07 June 1999
Yeo urges more protection after Belgian food scare
By FWi Staff
AGRICULTURAL Minister Nick Brown has been criticised for failing to take action as worries about the Belgian food scare spread.
Mr Brown has advised worried consumers to avoid eating pork, beef, poultry, or products derived from them, including dairy products, produced in Belgium.
But Tim Yeo, Shadow Minister for Agriculture said that it was simply not good enough for Nick Brown to advise people to “chuck it away” if they are worried about food in their fridge.
“People have a right to expect more protection from the Government than that,” he said.
Mr Browns advice came as he signed an emergency order under the Food Safety Act which came into effect on Saturday.
Fresh precautionary measures from the European Commission were also announced last Friday.
These require Belgium to ensure that no further products from the affected farms are distributed.
Rather than being a complete blanket ban the Belgium authorities will be required to produce lists of all affected farms, and its suppliers. Those farms affected will be completely closed off, said a MAFF spokeswoman.
But as the food scare escalates in Belgium, optimism is growing here in the UK that this could provide a much-needed boost for British Agriculture.
Keith Baker, President of the British Veterinary Association said he hoped those retailers who have returned to sourcing meat and eggs from British farms will make the most of this marketing opportunity.
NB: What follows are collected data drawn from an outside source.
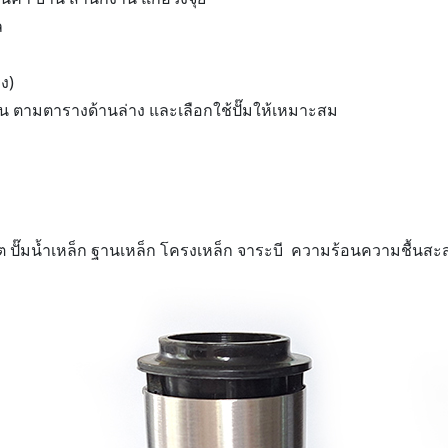
ล
ง)
ัน ตามตารางด้านล่าง และเลือกใช้ปั๊มให้เหมาะสม
น น็อต ปั๊มน้ำเหล็ก ฐานเหล็ก โครงเหล็ก จาระบี ความร้อนความชื้น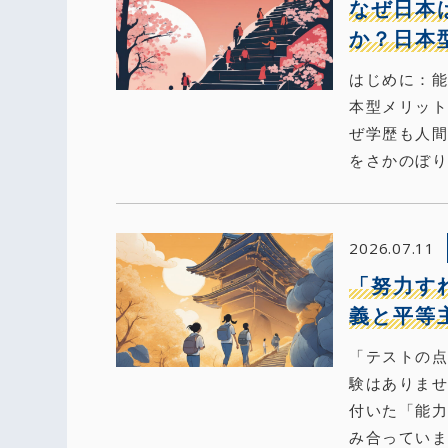
なぜ日本
か？日本
はじめに：能
本型メリッ
ぜ学歴も人
をさかのぼり
2026.07.11
「努力す
義と平等
「テストの点
験はありま
付いた「能力
み合っていま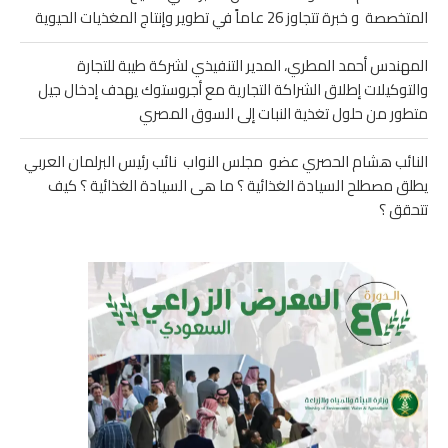
المتخصصة و خبرة تتجاوز 26 عاماً في تطوير وإنتاج المغذيات الحيوية
المهندس أحمد المطري، المدير التنفيذي لشركة طيبة للتجارة
والتوكيلات إطلاق الشراكة التجارية مع أجروستوك يهدف إدخال جيل
متطور من حلول تغذية النبات إلى السوق المصري
النائب هشام الحصري عضو مجلس النواب نائب رئيس البرلمان العربي
يطلق مصطلح السيادة الغذائية ؟ ما هى السيادة الغذائية ؟ كيف
تتحقق ؟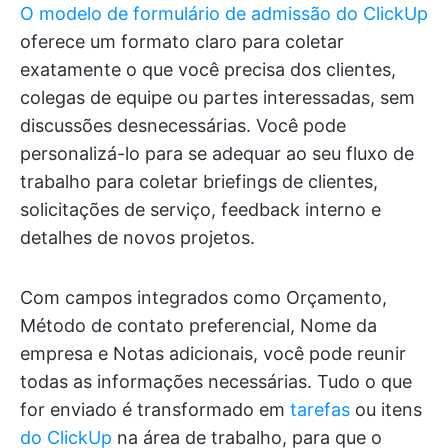
O modelo de formulário de admissão do ClickUp
oferece um formato claro para coletar
exatamente o que você precisa dos clientes,
colegas de equipe ou partes interessadas, sem
discussões desnecessárias. Você pode
personalizá-lo para se adequar ao seu fluxo de
trabalho para coletar briefings de clientes,
solicitações de serviço, feedback interno e
detalhes de novos projetos.
Com campos integrados como Orçamento,
Método de contato preferencial, Nome da
empresa e Notas adicionais, você pode reunir
todas as informações necessárias. Tudo o que
for enviado é transformado em
tarefas
ou itens
do ClickUp
na área de trabalho, para que o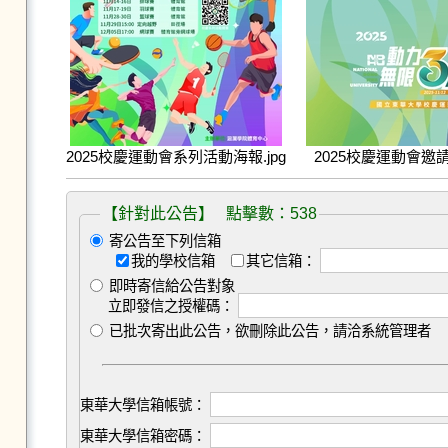
2025校慶運動會系列活動海報.jpg
2025校慶運動會邀請卡
【針對此公告】 點擊數：538
寄公告至下列信箱
我的學校信箱
其它信箱：
即時寄信給公告對象
立即發信之授權碼：
已批次寄出此公告，欲刪除此公告，請洽系統管理者
東華大學信箱帳號：
東華大學信箱密碼：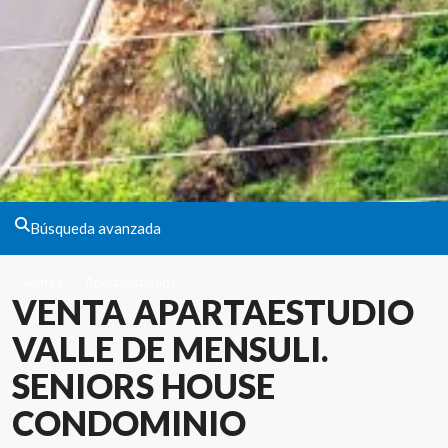
Búsqueda avanzada
Ventas
Apartaestudios
VENTA APARTAESTUDIO
VALLE DE MENSULI.
SENIORS HOUSE
CONDOMINIO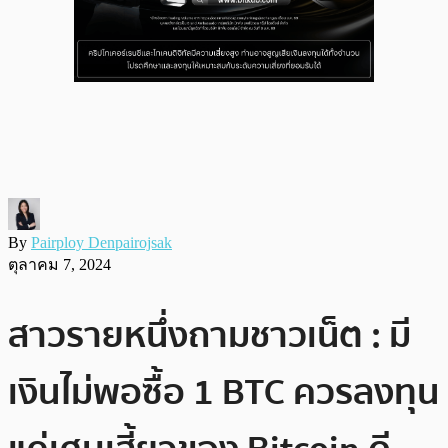
By
Pairploy Denpairojsak
ตุลาคม 7, 2024
สาวรายหนึ่งถามชาวเน็ต : มี
เงินไม่พอซื้อ 1 BTC ควรลงทุน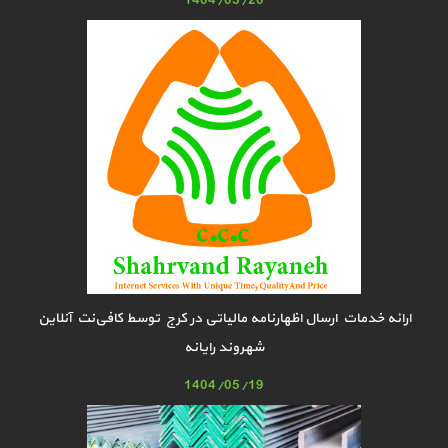
1404/05/20
ارائه خدمات ارسال اظهارنامه مالیاتی در کرج توسط کافی‌نت آنلاین
شهروند رایانه
1404/05/19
And the Meat and Livestock Commission (MLC) has announced an extension of an advertising campaign to reassure consumers about the safety of British pig meat.
Gwyn Howells, director general of the MLC made the announcement at a visit to a pig farm in Bury St Edmunds, Suffolk, where he spoke to producers and industry leaders.
The advertising campaign, which highlights the British Meat Quality Standard Mark for pork, bacon and ham, is worth more than £100,000. This is on top of the £5.5 million already committed to launch the mark.